Exercise directions:
Identify and copy every line of the data that contains the word "Alpine". Treat case as significant.

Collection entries
────

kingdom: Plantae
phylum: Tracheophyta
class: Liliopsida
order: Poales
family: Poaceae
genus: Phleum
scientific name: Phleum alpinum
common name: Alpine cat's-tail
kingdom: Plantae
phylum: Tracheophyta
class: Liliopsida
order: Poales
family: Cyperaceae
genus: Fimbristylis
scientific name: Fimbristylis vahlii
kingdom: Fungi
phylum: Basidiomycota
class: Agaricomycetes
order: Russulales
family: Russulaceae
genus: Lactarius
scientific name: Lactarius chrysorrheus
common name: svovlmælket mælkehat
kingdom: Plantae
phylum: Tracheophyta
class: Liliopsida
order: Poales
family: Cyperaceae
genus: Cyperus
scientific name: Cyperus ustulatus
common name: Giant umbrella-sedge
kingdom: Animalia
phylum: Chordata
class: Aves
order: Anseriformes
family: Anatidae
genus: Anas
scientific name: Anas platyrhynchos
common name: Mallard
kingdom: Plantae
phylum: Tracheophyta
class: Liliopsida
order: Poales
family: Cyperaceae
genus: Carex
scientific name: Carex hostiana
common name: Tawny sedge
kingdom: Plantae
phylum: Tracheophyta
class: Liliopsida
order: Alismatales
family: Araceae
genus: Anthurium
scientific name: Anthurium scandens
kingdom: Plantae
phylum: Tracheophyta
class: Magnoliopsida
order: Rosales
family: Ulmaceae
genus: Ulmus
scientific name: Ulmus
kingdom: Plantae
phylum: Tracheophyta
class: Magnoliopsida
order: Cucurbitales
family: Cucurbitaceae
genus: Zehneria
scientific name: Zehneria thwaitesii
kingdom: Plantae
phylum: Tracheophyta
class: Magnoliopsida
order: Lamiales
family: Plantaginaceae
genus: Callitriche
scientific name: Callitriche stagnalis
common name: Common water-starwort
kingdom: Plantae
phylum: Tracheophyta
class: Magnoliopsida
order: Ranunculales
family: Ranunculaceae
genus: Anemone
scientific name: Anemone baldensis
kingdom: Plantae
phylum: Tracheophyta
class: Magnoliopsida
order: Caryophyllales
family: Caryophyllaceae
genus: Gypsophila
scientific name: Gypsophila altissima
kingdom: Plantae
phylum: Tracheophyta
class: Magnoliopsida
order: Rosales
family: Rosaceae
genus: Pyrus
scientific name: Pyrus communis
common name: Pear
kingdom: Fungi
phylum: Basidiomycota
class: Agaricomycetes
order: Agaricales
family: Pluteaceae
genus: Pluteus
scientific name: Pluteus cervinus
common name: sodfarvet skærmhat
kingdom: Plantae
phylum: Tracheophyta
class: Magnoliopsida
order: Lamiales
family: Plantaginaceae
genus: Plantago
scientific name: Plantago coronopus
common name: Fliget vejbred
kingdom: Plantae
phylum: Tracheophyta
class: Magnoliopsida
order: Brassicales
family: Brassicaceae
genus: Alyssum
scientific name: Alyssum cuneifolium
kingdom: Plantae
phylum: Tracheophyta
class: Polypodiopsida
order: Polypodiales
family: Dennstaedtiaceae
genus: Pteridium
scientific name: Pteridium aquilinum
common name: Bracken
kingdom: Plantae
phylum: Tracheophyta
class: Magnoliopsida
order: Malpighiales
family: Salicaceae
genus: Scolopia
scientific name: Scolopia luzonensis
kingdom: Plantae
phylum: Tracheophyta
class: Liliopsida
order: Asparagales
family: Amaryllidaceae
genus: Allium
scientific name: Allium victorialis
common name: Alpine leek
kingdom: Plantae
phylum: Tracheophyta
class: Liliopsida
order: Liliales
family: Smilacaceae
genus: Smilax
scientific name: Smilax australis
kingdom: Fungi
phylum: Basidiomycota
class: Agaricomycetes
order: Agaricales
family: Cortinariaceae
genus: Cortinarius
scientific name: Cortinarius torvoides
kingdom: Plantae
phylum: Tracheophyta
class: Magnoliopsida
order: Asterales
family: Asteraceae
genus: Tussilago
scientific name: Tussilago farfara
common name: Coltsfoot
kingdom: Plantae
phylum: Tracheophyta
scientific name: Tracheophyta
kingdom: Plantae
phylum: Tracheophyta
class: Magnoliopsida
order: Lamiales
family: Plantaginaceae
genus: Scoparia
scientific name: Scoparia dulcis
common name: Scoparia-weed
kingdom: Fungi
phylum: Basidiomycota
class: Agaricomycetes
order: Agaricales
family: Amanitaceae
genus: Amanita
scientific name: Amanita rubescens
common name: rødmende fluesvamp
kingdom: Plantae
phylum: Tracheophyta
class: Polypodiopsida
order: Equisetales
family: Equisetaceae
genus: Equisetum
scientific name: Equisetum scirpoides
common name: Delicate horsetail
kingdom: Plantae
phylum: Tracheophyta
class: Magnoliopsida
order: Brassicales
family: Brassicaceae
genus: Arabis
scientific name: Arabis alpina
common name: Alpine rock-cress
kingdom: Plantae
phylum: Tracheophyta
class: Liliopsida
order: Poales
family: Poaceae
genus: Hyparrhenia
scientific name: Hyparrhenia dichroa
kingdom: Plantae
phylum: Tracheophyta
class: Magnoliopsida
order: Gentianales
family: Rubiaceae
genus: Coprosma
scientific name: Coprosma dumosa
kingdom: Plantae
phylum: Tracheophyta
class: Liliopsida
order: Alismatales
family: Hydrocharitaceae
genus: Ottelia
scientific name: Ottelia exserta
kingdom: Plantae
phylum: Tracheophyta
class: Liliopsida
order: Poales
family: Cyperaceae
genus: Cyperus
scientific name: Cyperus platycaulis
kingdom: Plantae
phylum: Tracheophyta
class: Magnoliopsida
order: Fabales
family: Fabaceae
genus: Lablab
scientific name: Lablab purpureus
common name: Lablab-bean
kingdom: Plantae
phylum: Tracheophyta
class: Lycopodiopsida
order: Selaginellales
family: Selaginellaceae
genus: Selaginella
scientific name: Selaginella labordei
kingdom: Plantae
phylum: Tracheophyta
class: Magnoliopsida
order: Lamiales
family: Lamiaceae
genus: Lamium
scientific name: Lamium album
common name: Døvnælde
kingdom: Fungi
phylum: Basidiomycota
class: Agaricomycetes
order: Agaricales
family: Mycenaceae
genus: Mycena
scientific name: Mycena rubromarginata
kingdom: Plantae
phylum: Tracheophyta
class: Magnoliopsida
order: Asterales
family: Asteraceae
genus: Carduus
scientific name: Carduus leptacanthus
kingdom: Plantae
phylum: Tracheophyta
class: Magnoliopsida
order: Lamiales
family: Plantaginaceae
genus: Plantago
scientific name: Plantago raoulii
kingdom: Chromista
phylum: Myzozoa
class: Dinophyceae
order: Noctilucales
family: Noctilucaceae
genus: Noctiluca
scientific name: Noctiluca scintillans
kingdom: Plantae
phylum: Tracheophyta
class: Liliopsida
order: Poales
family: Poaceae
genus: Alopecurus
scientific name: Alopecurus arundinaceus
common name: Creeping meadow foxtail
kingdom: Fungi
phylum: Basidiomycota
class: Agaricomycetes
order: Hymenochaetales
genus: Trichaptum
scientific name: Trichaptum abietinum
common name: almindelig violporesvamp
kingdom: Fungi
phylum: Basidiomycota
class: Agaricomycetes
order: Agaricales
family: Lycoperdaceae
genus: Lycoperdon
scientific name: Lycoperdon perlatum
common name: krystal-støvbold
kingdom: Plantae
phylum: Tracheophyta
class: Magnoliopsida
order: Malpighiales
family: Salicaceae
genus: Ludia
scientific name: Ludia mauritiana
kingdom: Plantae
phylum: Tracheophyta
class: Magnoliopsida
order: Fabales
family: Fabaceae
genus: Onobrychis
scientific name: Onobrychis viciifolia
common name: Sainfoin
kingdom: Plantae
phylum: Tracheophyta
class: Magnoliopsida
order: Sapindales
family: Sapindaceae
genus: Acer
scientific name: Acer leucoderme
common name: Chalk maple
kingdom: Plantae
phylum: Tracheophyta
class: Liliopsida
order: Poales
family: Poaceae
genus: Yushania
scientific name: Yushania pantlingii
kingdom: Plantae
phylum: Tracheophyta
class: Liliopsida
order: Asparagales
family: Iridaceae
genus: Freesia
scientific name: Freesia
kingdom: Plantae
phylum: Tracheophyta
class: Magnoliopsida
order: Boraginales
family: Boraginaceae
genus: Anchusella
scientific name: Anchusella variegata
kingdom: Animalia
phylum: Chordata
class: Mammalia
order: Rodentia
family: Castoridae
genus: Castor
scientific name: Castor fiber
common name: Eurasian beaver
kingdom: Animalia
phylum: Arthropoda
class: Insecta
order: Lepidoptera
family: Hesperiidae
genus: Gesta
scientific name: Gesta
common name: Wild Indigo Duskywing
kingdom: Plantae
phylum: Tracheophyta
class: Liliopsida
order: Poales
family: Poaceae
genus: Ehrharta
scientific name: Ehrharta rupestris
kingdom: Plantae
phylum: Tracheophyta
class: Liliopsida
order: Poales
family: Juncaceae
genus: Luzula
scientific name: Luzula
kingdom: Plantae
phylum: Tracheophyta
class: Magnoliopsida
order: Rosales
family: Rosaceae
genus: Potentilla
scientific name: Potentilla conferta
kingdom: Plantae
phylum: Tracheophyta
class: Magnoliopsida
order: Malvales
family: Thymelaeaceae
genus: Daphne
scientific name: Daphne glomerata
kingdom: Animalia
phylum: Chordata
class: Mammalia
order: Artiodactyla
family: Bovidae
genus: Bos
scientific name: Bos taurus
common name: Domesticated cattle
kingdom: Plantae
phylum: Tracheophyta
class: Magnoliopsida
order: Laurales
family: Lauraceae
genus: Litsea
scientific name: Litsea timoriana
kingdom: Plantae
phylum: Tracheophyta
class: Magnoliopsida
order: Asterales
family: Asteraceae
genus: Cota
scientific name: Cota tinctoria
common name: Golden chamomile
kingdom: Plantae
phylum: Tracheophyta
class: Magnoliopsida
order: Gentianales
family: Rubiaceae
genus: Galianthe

────

Correct result:
common name: Alpine cat's-tail
common name: Alpine leek
common name: Alpine rock-cress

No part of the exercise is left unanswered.